Except God wouldn’t let me.
Have you ever seen those personal trainers on TV? The ones who scream at their trainees. “ONE MORE PUSHUP! YOU CAN DO IT! NOW! GIVE ME ONE MORE!” Okay, that was so God with me on that book. He would not let me quit. He kept yelling in a voice that sounded a lot like Cec Murphy at a conference I went to, “If you can quit, quit!” But I couldn’t quit and still be me.
And then, just when I thought I really was going to die… God up and did one of the most amazing things He has ever done in my writing career…
Part two can be found here.
Jason says
Oh sure, leave us hanging…. 😉
Jodie says
Didn’t set out to do a two-parter, but the post was getting REALLLLLLLLLLY long.
Christina Suzann Nelson says
Love this post! It’s so very you. By the way, I loved the first two book also, but I know you’ve got so many more stories in you. Can’t wait to hold your book in my hand.
Jen says
HA! As a matter of fact, I DO know what it’s like to be forced into becoming the writer you don’t want to be! LOL Painful, but fun 🙂
Carrie Lynn Lewis says
Jodie,
Okay.
How did you know what my writing life has been like the last year or so?

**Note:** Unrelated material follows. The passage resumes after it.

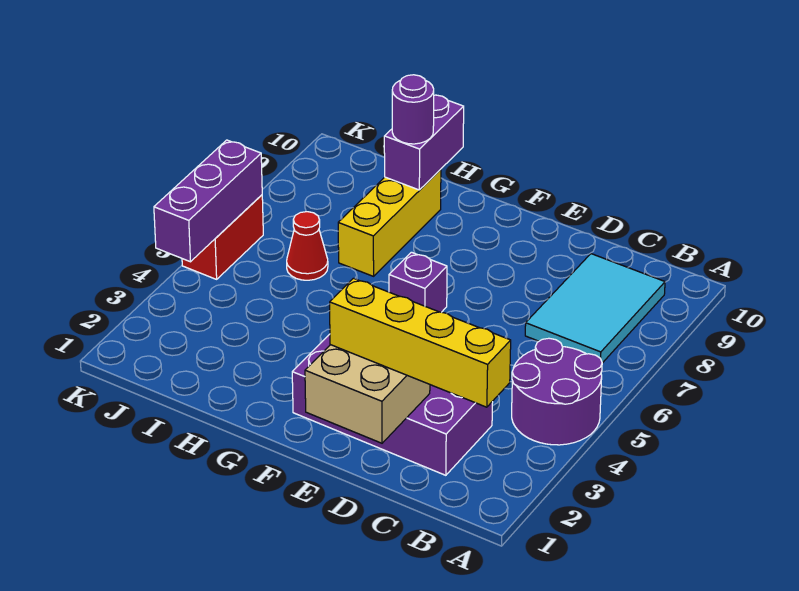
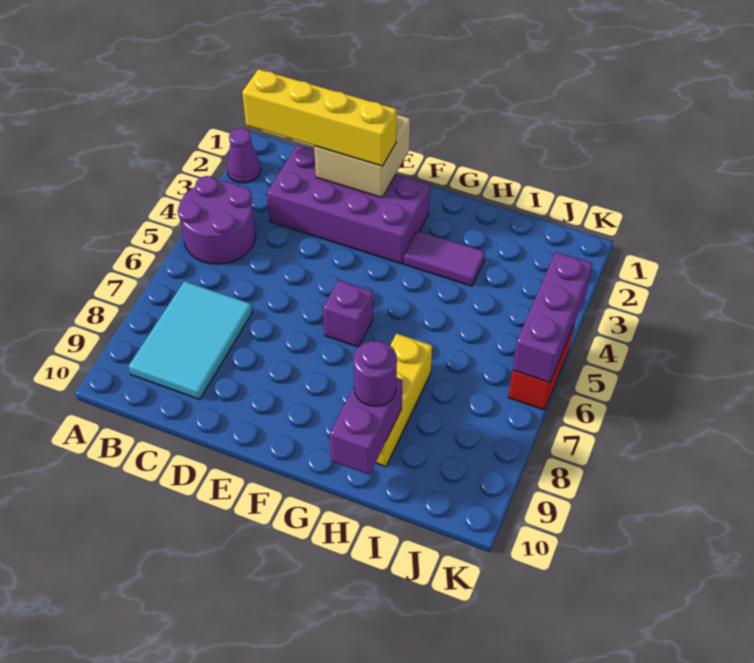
none -> purple cone A2 level 1
none -> purple tile G3:H3 level 1
red cone I6 level 1 -> none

Have you been peeking? Monitoring my computer? Getting messages from little birds?
I’ve been having a struggle similar to yours with a story that feels so far over my head that I feel absolutely and completely inept. It has a military theme. The lead is a retired Marine who did special ops. This gal has a black-and-white, engineering, analytical personality and that’s how she sees life. We do not get along. At. All. She won’t talk to me and, quite frankly, she intimidates me six ways from Sunday.

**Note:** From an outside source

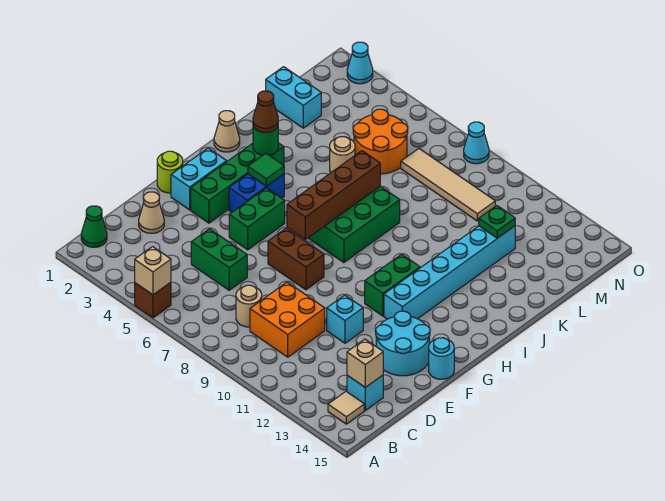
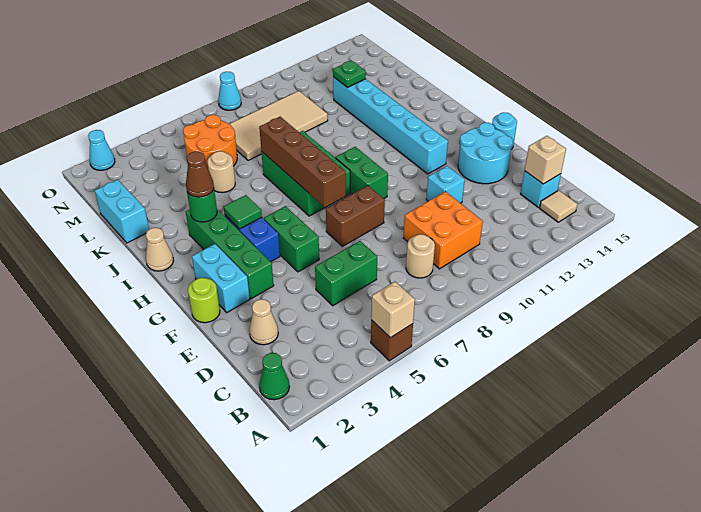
green brick G11:H11 level 1 -> green brick G9:H9 level 1
cyan brick L1:L2 level 1 -> cyan brick K1:L1 level 1
tan tile M7:M10 level 1 -> tan tile L7:M10 level 1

I haven’t worked on the story since January or February this year, but I can’t shake it. Like you, I feel compelled to do something with it. I just don’t know what.
And scared? Spitless!
Consequently, I found this post very informative and encouraging. As if God is telling me, “Look at Jodie. See what she’s doing? You can do that, too.”

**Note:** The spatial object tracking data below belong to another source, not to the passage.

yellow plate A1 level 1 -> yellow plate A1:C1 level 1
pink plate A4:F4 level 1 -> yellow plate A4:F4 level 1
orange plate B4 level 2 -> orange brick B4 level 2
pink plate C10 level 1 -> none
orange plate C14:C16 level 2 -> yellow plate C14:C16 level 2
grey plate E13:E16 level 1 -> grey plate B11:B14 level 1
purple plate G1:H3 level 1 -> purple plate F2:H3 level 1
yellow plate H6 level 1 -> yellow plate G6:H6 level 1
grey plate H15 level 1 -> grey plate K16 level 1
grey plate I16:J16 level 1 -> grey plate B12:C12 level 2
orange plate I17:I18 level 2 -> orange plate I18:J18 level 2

Thanks! I look forward to Part 2.
Jodie says
Carrie, thank you so much for commenting. You don’t know how much that means. I nearly didn’t write this post, but then today I just had to. Think God was up to something? My thought is–and I forgot to put this in the blog post–when Satan kicks at you the hardest, then it’s time to pay attention and see if it’s what God really wants you to do. Satan will leave you alone… until you start doing what God wants. Then he’ll stumble you all the way. And believe me, I could NOT get Cassie to talk to me for anything in the world, because we are NOT alike. But she came out wonderfully in the end. 🙂
Carrie Lynn Lewis says
Jodie,
I think that’s true. I just read part two and discover I’m in the same place you were, with story ideas that fall flat. My plateau is usually 20,000 words, though.
Last week, I found a post by Janice Hanna Thomas titled Seven Days to Better Writing. I didn’t think I needed the day-by-day exercises, but decided a couple days to do them anyway. Today will be Day Four (or maybe it’s Day Five).
One of the first exercises was to list things that make sense based on my interests and life experiences. It was an interesting list, but nothing really motivating.
Then my husband suggested making a companion list. Things I’m interested enough in to want to research. I’m doing that today.
I still don’t know what exactly it is I’m supposed to be doing, but I’m certain it will be revealed whether it’s through this exercise, reading posts like yours, or through some other avenue. The answer is there.